*Exercise directions*.
What appears in the data must be reproduced exactly.

*Material for this task*.
== Segment start ==
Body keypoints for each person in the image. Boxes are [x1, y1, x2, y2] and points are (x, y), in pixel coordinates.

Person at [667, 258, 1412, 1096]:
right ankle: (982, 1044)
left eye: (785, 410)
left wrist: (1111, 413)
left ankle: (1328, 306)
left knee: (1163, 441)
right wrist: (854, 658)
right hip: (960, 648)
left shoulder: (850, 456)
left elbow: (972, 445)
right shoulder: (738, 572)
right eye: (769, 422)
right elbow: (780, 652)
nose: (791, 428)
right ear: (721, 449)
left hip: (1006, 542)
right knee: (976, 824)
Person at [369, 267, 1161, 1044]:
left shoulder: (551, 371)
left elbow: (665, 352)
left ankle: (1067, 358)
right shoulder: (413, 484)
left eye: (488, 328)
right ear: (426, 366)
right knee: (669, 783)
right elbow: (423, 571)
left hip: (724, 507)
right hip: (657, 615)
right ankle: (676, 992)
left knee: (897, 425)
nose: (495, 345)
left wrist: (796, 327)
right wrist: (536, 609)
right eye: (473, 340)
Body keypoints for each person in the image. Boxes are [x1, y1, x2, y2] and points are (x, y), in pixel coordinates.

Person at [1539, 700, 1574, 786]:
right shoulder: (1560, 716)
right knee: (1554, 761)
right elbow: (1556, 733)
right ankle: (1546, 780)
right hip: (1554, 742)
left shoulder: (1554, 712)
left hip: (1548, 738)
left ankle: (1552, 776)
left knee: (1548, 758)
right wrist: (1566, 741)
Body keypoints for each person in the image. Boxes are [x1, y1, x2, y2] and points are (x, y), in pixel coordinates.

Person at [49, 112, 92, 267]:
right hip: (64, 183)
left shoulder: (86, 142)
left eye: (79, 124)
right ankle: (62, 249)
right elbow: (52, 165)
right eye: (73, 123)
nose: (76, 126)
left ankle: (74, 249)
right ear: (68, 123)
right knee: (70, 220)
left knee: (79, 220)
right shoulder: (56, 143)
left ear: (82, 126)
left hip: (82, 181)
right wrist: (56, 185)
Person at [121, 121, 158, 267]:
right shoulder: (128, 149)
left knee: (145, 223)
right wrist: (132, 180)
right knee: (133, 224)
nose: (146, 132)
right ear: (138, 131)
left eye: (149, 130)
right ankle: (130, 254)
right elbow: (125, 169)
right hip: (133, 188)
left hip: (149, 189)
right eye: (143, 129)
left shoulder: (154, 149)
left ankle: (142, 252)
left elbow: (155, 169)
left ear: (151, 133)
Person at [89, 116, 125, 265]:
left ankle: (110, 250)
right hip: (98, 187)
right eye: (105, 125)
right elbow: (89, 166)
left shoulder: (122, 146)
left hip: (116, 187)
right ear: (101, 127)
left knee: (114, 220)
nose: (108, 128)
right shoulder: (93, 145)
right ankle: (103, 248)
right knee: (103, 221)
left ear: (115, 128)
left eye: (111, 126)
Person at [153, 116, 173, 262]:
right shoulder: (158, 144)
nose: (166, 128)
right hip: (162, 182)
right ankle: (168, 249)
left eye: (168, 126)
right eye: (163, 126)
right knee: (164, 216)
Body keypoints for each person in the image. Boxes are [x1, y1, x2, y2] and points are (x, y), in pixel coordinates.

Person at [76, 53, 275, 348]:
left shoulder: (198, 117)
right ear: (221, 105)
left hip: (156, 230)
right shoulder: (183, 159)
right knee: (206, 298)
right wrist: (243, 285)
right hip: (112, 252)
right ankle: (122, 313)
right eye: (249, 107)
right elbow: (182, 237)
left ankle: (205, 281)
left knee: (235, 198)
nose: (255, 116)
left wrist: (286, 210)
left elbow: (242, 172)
== Segment end ==
*Answer to the problem*.
Body keypoints for each person in the image. Boxes are [x1, y1, x2, y2] and points are (x, y), in pixel coordinates.

Person at [667, 258, 1412, 1096]:
right ankle: (982, 1044)
left eye: (785, 410)
left wrist: (1111, 413)
left ankle: (1328, 306)
left knee: (1163, 441)
right wrist: (854, 658)
right hip: (960, 648)
left shoulder: (850, 456)
left elbow: (972, 445)
right shoulder: (738, 572)
right eye: (769, 422)
right elbow: (780, 652)
nose: (791, 428)
right ear: (721, 449)
left hip: (1006, 542)
right knee: (976, 824)
Person at [369, 267, 1161, 1044]:
left shoulder: (551, 371)
left elbow: (665, 352)
left ankle: (1067, 358)
right shoulder: (413, 484)
left eye: (488, 328)
right ear: (426, 366)
right knee: (669, 783)
right elbow: (423, 571)
left hip: (724, 507)
right hip: (657, 615)
right ankle: (676, 992)
left knee: (897, 425)
nose: (495, 345)
left wrist: (796, 327)
right wrist: (536, 609)
right eye: (473, 340)
Body keypoints for each person in the image. Boxes are [x1, y1, x2, y2] and points are (x, y), in pixel coordinates.

Person at [1539, 700, 1574, 786]:
right shoulder: (1560, 716)
right knee: (1554, 761)
right elbow: (1556, 733)
right ankle: (1546, 780)
right hip: (1554, 742)
left shoulder: (1554, 712)
left hip: (1548, 738)
left ankle: (1552, 776)
left knee: (1548, 758)
right wrist: (1566, 741)
Body keypoints for each person in the image. Boxes are [x1, y1, x2, y2] and points are (x, y), in pixel coordinates.

Person at [49, 112, 92, 267]:
right hip: (64, 183)
left shoulder: (86, 142)
left eye: (79, 124)
right ankle: (62, 249)
right elbow: (52, 165)
right eye: (73, 123)
nose: (76, 126)
left ankle: (74, 249)
right ear: (68, 123)
right knee: (70, 220)
left knee: (79, 220)
right shoulder: (56, 143)
left ear: (82, 126)
left hip: (82, 181)
right wrist: (56, 185)
Person at [121, 121, 158, 267]:
right shoulder: (128, 149)
left knee: (145, 223)
right wrist: (132, 180)
right knee: (133, 224)
nose: (146, 132)
right ear: (138, 131)
left eye: (149, 130)
right ankle: (130, 254)
right elbow: (125, 169)
right hip: (133, 188)
left hip: (149, 189)
right eye: (143, 129)
left shoulder: (154, 149)
left ankle: (142, 252)
left elbow: (155, 169)
left ear: (151, 133)
Person at [89, 116, 125, 265]:
left ankle: (110, 250)
right hip: (98, 187)
right eye: (105, 125)
right elbow: (89, 166)
left shoulder: (122, 146)
left hip: (116, 187)
right ear: (101, 127)
left knee: (114, 220)
nose: (108, 128)
right shoulder: (93, 145)
right ankle: (103, 248)
right knee: (103, 221)
left ear: (115, 128)
left eye: (111, 126)
Person at [153, 116, 173, 262]:
right shoulder: (158, 144)
nose: (166, 128)
right hip: (162, 182)
right ankle: (168, 249)
left eye: (168, 126)
right eye: (163, 126)
right knee: (164, 216)
Body keypoints for each person in the image. Boxes are [x1, y1, x2, y2] and points are (x, y), in pixel coordinates.

Person at [76, 53, 275, 348]:
left shoulder: (198, 117)
right ear: (221, 105)
left hip: (156, 230)
right shoulder: (183, 159)
right knee: (206, 298)
right wrist: (243, 285)
right hip: (112, 252)
right ankle: (122, 313)
right eye: (249, 107)
right elbow: (182, 237)
left ankle: (205, 281)
left knee: (235, 198)
nose: (255, 116)
left wrist: (286, 210)
left elbow: (242, 172)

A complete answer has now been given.